I am very new to this field of Deep Learning. While I understand how it works and I managed to run some tutorials on Caffe Library I still have some questions which I was unable to find some satisfying answers.
My questions are as follows:
Consider AlexNet which takes 227 x 227 image size as input in caffe (I think in original paper its 224), and the FC7 produces as 4096-D feature vector. Now if I want to detect a person say using Sliding window of Size (32 x 64) then each of this window will be upsized to 227 x 227 before going through the AlexNet. This is some big computation. Is there a better way to handle this (32 x 64) window?

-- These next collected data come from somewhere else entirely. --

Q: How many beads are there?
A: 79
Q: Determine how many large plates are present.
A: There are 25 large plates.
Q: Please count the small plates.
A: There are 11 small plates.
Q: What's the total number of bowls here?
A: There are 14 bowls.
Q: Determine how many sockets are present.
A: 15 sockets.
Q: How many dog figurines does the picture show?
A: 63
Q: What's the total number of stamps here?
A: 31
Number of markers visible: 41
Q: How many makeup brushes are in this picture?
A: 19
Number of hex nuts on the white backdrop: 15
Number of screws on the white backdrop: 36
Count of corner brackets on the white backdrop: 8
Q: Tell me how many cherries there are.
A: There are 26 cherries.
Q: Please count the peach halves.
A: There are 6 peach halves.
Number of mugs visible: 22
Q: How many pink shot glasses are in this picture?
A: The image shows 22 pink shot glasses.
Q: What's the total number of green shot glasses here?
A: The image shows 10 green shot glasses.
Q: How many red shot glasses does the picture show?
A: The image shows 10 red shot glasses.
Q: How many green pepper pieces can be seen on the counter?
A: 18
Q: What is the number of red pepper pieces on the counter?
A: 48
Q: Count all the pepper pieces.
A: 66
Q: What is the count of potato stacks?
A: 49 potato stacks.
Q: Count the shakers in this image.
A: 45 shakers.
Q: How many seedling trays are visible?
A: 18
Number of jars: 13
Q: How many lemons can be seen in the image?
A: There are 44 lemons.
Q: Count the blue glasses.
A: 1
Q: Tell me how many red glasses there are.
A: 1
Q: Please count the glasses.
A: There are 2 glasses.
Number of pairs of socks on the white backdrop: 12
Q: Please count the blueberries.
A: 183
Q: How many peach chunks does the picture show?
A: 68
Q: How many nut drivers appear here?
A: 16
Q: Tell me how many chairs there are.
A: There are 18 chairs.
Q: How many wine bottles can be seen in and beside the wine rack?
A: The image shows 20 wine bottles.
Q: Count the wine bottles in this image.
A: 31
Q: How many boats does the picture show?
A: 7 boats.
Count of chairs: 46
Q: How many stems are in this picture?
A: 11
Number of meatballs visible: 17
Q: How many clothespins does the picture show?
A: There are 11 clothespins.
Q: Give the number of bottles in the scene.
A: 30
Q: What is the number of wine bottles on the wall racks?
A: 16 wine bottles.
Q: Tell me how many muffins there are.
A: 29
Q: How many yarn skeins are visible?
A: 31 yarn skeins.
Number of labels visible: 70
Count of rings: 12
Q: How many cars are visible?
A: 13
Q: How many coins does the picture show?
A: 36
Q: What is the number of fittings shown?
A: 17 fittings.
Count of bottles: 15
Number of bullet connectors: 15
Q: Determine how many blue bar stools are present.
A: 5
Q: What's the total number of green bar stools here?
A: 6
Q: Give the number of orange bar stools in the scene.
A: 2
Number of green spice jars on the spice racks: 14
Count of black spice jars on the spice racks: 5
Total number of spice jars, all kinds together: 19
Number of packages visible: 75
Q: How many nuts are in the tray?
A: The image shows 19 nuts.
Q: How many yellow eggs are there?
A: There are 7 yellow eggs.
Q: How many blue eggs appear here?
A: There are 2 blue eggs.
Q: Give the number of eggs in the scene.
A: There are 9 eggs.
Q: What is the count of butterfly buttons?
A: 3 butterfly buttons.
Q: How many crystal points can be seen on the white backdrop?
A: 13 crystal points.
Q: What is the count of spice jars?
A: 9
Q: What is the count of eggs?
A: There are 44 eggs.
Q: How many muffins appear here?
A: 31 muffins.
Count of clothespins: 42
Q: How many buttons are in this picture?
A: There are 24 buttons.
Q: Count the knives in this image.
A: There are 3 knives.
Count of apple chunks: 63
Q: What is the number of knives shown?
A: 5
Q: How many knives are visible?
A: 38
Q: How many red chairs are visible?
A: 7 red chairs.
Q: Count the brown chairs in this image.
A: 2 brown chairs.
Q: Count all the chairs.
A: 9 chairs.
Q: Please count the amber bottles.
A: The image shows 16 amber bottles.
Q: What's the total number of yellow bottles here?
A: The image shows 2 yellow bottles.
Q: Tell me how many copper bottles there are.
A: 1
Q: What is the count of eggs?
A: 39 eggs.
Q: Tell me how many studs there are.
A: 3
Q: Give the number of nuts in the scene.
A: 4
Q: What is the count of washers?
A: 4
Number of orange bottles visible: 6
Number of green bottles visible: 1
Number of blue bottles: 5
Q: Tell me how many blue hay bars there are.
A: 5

My approach to this 32 x 64 window detector is to build my own network with few convolutions, pooling, ReLus and FCs. While I understand how I can build the architecture, I am afraid that the model I will train might have issues such as overfitting etc. One of my friend told me to pretrain my network using AlexNet but I don't know how to do this? I cannot get hold of him to ask for now but anyone there who thinks that what he said is doable? I am confused. I was thinking to use ImageNet and train my network which will take 32 x 64 input. Since this is just feature extractor I feel that using the imageNet might provide me with all variety of images for good learning? Please correct me if I am wrong and if possible guide me into the correct path.
This question is just about Caffe. Say I compute feature using HOG and I want to use the GPU version of Neural Net to train a classifier. Is that possible? I want thinking to use HDF5 layer to read the hog feature vector and pass that fully connected layer for training? Is that possible?
I would appreciate any help or links to papers etc that may help me understand the idea of Convnets.